→ Records provided:

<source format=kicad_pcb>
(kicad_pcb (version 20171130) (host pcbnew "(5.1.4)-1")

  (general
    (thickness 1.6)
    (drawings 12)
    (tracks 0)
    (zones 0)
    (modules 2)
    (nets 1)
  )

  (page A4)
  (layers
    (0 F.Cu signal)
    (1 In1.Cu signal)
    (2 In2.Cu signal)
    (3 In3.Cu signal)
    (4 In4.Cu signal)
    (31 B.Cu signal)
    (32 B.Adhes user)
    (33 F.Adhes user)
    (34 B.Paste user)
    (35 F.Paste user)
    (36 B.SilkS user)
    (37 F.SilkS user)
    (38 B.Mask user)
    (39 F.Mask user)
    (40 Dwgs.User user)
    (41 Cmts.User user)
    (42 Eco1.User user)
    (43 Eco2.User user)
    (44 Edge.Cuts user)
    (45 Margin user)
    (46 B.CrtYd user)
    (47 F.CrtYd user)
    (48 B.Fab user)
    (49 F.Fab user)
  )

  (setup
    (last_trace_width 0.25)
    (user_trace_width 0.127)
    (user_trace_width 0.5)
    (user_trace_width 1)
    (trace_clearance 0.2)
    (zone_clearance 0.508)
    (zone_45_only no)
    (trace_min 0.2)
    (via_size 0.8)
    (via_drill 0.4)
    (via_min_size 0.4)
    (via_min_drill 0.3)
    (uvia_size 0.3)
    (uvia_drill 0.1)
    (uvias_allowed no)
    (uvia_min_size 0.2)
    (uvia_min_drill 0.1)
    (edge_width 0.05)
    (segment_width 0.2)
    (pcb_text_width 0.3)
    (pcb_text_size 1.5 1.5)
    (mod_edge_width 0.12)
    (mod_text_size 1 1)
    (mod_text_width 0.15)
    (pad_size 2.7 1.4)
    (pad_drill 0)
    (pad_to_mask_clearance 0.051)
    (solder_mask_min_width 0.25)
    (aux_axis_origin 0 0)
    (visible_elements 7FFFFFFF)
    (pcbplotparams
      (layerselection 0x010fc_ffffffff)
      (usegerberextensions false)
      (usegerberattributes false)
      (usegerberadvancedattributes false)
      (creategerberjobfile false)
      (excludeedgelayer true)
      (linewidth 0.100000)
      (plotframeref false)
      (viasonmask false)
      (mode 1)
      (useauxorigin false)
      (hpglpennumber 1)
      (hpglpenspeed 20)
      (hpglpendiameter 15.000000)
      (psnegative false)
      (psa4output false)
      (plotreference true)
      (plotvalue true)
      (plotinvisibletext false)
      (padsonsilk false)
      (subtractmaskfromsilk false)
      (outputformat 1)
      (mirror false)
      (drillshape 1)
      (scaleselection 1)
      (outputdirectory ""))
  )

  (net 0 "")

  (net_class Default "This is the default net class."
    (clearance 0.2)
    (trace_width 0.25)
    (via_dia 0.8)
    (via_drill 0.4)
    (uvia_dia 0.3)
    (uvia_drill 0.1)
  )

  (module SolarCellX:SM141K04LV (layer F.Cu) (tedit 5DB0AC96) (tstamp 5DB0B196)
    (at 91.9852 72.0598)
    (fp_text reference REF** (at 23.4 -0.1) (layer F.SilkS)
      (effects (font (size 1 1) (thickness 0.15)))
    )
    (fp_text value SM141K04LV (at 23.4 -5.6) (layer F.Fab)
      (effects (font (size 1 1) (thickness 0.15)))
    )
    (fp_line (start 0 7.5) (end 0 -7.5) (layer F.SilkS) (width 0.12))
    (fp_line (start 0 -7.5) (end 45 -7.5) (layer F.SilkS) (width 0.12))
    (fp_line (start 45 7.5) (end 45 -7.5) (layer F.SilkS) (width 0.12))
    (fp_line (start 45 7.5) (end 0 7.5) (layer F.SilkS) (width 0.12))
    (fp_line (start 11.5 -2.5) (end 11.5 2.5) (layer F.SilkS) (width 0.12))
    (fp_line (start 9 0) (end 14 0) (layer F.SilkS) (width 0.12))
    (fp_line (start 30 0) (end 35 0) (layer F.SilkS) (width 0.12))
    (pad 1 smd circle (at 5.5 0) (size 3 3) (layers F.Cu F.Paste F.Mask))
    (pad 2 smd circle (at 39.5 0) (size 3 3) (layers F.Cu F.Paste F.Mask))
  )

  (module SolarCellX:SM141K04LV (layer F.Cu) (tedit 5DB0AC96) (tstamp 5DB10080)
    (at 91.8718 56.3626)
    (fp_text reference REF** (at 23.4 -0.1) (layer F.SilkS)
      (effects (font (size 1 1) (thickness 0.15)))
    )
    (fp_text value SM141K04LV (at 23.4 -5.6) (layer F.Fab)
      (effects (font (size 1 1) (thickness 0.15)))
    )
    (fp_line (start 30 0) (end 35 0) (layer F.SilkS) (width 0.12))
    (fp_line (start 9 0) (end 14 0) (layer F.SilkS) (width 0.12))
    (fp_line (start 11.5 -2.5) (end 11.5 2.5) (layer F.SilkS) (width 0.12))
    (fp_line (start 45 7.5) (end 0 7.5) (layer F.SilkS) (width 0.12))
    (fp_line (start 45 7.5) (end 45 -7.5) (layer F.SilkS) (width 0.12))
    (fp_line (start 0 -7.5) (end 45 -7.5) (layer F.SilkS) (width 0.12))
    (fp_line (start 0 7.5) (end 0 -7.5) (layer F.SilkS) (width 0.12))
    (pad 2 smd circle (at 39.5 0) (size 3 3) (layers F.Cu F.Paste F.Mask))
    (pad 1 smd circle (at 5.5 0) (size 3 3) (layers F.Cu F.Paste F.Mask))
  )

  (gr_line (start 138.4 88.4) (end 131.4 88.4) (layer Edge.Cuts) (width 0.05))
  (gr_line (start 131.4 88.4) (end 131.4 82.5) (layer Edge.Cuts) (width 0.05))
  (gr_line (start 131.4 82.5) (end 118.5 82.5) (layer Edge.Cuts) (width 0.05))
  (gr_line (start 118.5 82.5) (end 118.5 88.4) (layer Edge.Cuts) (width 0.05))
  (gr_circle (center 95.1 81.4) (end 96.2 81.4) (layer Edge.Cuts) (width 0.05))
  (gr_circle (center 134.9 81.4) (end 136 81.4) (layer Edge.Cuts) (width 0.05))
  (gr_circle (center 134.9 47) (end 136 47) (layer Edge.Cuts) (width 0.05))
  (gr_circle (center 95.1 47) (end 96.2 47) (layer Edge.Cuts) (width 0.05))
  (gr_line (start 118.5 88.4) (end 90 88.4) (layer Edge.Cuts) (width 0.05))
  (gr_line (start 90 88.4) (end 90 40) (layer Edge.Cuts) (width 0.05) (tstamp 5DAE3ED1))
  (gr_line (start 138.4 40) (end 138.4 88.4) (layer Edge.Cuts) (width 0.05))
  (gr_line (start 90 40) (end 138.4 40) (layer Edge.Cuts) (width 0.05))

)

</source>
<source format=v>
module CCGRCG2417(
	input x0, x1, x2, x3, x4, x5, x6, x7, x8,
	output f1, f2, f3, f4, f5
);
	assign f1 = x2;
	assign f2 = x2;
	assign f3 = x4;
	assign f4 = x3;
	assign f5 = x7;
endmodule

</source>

==

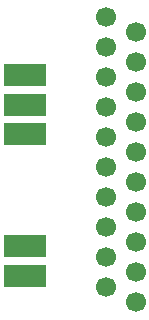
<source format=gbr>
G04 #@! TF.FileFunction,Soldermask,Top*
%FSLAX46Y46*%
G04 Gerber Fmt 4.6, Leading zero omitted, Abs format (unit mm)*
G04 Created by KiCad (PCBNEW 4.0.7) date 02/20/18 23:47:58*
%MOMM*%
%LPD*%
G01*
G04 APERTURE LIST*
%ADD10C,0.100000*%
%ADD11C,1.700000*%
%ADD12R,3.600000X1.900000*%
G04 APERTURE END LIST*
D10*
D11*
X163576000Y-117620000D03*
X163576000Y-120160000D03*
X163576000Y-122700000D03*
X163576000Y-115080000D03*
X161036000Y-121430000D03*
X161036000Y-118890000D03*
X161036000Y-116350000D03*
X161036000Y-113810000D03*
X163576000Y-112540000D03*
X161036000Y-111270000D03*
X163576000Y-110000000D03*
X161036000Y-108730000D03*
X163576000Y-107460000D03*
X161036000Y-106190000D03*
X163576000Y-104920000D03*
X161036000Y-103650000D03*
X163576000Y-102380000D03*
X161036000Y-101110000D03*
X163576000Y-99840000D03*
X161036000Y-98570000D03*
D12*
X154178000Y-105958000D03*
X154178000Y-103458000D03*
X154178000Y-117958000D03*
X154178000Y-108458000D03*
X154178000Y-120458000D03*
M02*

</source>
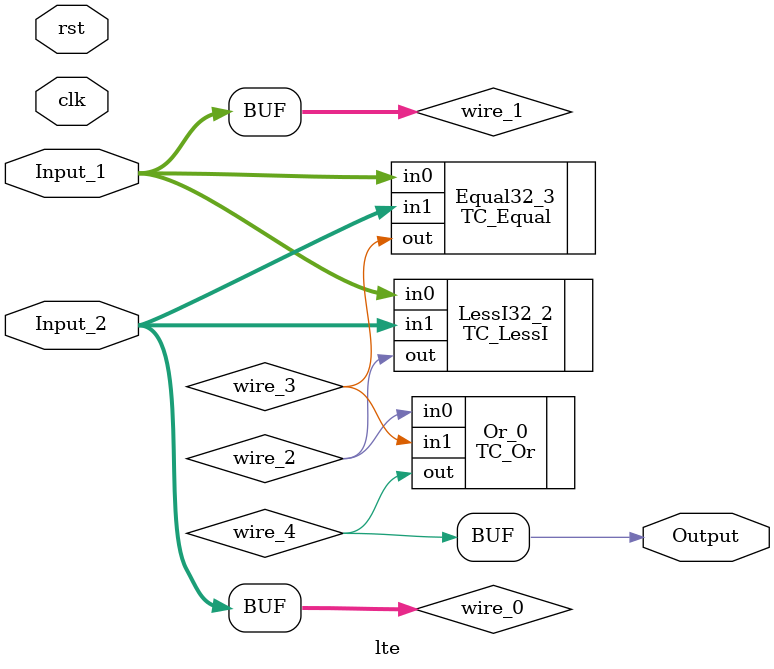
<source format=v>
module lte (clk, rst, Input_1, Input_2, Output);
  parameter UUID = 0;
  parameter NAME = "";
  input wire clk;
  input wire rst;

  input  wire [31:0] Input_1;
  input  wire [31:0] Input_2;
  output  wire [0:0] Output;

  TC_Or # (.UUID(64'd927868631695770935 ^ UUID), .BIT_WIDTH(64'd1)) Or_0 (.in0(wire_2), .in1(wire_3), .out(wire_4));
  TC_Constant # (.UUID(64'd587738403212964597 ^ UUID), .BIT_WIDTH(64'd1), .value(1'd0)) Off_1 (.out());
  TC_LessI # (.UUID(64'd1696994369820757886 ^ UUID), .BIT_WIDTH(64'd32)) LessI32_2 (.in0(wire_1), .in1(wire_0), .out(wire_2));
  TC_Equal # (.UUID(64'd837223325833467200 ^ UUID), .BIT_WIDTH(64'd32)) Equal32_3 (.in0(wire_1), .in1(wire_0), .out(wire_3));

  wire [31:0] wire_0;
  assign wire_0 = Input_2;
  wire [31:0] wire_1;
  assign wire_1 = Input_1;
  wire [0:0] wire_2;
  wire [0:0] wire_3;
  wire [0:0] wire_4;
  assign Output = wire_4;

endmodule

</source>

...

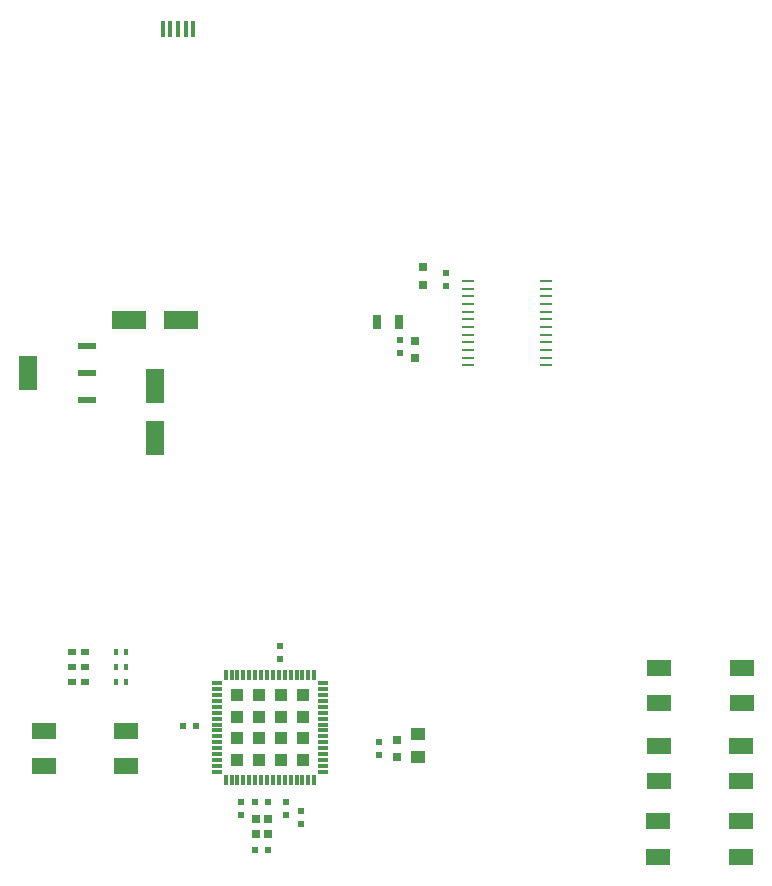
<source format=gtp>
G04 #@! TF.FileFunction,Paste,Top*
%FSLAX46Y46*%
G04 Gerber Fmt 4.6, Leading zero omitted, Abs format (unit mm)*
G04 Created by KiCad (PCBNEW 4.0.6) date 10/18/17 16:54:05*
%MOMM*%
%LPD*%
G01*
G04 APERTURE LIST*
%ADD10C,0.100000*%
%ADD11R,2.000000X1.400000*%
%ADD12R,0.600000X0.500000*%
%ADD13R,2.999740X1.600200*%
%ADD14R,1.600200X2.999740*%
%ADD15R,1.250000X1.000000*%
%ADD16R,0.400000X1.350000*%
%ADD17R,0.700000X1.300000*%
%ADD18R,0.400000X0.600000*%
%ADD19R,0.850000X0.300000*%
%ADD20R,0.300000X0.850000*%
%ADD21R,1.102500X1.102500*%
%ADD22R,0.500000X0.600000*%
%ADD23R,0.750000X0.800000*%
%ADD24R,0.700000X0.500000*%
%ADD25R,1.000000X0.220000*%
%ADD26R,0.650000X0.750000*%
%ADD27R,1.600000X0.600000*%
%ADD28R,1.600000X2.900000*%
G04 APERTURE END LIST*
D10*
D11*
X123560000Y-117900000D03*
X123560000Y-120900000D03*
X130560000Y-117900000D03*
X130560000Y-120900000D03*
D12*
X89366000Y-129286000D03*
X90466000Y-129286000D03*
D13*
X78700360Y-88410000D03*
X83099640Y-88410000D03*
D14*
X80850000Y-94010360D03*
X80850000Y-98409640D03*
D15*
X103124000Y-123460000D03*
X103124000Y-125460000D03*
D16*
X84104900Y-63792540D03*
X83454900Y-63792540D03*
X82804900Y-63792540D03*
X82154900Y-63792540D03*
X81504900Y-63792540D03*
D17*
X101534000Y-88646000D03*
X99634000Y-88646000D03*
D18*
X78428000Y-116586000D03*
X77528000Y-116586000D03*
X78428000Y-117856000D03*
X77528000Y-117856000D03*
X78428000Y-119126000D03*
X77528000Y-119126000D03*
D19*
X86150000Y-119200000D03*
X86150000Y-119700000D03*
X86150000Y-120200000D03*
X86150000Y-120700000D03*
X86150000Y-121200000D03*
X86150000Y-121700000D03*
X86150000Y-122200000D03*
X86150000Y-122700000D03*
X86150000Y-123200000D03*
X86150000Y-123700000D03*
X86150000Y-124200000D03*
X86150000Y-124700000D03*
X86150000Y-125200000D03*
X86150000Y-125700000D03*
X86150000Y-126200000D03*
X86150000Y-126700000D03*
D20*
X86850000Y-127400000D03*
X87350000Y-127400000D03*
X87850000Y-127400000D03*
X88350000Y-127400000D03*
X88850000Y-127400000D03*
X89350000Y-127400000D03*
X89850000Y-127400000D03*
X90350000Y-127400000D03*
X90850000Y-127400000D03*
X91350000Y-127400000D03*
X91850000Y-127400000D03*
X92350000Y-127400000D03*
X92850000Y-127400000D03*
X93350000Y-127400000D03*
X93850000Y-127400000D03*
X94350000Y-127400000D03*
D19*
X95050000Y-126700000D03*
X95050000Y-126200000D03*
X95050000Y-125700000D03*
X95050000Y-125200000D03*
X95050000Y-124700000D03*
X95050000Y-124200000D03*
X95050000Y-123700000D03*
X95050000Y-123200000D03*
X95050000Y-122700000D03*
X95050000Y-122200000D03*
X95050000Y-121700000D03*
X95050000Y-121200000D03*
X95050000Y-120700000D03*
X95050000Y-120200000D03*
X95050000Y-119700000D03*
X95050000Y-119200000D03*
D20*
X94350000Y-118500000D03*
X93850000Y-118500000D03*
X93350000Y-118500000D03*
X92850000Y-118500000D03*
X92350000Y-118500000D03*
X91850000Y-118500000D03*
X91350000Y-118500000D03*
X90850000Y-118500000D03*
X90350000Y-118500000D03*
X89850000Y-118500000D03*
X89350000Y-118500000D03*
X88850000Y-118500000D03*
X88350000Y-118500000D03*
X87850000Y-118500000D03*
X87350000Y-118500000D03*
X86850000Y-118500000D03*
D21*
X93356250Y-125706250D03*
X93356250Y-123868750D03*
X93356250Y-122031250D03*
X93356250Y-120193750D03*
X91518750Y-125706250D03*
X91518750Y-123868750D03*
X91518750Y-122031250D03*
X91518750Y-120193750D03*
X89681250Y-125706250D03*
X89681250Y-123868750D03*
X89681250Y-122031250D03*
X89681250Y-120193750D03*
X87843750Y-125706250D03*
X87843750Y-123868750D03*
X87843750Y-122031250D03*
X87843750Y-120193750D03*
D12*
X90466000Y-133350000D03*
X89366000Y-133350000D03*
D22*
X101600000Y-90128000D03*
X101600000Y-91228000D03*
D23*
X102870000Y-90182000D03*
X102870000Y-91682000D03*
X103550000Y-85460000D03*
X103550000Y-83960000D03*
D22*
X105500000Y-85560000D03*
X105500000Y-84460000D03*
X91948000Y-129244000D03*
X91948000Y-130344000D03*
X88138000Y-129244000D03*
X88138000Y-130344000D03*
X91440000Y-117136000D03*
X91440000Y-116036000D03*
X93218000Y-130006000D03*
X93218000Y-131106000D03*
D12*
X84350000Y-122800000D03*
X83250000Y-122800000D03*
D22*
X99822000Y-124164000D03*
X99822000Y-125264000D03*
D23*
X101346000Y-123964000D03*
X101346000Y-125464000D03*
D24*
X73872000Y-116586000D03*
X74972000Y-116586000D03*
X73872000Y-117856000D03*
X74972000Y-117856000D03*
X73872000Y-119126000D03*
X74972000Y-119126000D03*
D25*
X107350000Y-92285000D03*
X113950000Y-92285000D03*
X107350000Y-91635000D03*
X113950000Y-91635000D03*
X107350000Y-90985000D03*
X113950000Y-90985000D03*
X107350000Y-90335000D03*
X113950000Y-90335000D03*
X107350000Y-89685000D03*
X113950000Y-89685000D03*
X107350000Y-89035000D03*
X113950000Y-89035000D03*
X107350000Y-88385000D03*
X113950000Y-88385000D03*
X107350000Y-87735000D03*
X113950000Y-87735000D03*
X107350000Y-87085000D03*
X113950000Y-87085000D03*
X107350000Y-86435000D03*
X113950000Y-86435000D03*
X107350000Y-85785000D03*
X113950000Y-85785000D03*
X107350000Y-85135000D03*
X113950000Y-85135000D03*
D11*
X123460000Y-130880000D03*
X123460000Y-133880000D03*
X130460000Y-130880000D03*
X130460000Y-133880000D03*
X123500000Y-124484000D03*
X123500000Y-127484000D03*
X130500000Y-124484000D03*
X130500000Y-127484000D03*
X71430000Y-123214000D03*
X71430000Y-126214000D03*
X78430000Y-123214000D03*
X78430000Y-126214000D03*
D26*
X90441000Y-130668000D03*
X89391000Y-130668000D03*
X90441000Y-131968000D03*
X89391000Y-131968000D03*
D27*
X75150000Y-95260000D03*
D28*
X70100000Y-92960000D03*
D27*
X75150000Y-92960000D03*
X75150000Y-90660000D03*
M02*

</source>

→ About this task:
The lines above that hold "tstamp" are the result; show every one of them.

→ Reply:
  (module SolarCellX:SM141K04LV (layer F.Cu) (tedit 5DB0AC96) (tstamp 5DB0B196)
  (module SolarCellX:SM141K04LV (layer F.Cu) (tedit 5DB0AC96) (tstamp 5DB10080)
  (gr_line (start 90 88.4) (end 90 40) (layer Edge.Cuts) (width 0.05) (tstamp 5DAE3ED1))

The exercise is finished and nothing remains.